Consideration – This one sounds obvious but you would be surprised how quickly some people seem to forget that you’ve just told them that your brother died of suicide. No matter how long after the death, every time somebody makes a flippant comment on how they would ‘kill themselves’ if they had hair like that, or that they would ‘slit their wrists’ if they had to sit through a certain film or they think that you should just ‘go jump off a bridge’ you can guarantee that somebody who has lost a loved one to suicide is thinking about that experience. People use these kinds of phrases all the time. I know that, personally, it can make me feel like a social outcast if I think that those around me are drastically modifying their behaviour and chatter because of what has happened. Especially at one year on. But, if you’ve literally just been talking to me about what happened with my brother, and then in the next few sentences go on to make a flippant comment about ending your own life without even acknowledging that you realise this makes you a bit of an idiot, than you are more than a bit of an idiot.
And sometimes, you can just be unlucky; if it’s the eighth time that day I’ve had somebody tell me their going to jump off a bridge, it can all get a bit too much. So just think a little bit before you open your mouth. It just shows you’re aware and you care about not upsetting the person in front of you.
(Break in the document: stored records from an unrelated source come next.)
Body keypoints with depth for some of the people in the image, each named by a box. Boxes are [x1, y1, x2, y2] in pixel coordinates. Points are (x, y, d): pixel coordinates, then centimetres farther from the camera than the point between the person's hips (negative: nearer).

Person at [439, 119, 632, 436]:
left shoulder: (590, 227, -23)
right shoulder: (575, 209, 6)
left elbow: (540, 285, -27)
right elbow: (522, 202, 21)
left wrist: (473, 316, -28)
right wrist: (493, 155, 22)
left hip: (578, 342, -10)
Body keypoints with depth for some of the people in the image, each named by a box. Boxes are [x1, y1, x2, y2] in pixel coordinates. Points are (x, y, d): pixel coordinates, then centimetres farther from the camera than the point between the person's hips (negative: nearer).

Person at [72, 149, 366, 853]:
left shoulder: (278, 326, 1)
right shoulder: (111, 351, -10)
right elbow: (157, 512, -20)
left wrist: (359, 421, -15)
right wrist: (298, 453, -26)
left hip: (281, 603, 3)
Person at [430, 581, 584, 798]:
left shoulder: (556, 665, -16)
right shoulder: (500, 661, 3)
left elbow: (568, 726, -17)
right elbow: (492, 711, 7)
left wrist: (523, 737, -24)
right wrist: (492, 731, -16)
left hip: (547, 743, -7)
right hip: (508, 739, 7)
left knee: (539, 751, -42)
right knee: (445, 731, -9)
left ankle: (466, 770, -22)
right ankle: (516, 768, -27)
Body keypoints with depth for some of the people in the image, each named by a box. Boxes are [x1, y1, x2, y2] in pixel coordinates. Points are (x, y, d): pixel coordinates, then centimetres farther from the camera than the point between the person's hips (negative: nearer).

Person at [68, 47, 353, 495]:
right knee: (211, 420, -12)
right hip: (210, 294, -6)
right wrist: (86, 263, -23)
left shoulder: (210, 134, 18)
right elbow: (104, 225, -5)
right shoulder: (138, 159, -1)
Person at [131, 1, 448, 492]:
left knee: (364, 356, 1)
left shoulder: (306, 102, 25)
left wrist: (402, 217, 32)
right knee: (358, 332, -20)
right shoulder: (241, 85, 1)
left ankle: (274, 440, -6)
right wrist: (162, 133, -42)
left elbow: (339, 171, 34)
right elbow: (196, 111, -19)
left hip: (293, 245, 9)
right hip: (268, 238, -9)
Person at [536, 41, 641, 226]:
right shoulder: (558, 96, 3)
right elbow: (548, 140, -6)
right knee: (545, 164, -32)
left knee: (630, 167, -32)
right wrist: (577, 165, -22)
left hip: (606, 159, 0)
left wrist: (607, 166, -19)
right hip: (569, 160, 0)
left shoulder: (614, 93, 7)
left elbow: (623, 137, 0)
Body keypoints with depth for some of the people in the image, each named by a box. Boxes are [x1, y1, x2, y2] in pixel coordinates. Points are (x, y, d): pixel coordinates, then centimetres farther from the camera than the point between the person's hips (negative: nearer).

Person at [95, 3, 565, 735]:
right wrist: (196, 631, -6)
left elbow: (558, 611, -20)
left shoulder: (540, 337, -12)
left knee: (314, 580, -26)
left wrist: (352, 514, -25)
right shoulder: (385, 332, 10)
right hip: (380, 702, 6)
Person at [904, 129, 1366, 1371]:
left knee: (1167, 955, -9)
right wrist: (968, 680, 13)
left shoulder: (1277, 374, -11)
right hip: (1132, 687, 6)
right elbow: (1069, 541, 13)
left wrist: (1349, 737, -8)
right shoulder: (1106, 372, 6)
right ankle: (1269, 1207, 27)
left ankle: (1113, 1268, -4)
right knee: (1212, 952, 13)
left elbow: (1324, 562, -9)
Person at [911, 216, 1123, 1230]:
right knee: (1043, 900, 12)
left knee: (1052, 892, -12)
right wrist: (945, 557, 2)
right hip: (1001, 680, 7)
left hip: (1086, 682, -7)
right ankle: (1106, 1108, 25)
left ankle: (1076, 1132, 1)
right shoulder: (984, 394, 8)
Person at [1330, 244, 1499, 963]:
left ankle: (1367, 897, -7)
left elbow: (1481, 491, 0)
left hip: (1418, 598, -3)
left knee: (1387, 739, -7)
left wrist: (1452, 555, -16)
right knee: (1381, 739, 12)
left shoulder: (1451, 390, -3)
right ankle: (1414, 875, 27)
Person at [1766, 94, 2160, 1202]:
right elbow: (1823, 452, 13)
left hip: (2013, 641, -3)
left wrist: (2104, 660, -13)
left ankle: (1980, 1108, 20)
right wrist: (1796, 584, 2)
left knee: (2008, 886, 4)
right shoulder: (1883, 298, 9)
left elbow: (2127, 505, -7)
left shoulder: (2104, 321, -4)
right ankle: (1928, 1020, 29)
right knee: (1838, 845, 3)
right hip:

Do not expect to get it right - Because the person you are speaking to does not expect you to say something that will make everything seem better. The main thing they want to see is that you care. And, as I have said, everybody reacts in different ways so there is no set thing you should say to somebody who is grieving. Just in case you don't get sarcasm, I am clearly not an oracle on death and bereavement. Because nobody is really.
Some of you who saw me soon after my brother's death may be playing a game of 'Oh, no, what did I say?'. But really, unless you said something particularly profound and comforting, chances are I don't remember what you said! So it appears shock can cancel out most of what you say anyway so there really is know need to worry.
I will update you all on my challenge by giving you a full review of Bill Bryson's novel soon. I just felt like this is the blog I wanted to do today.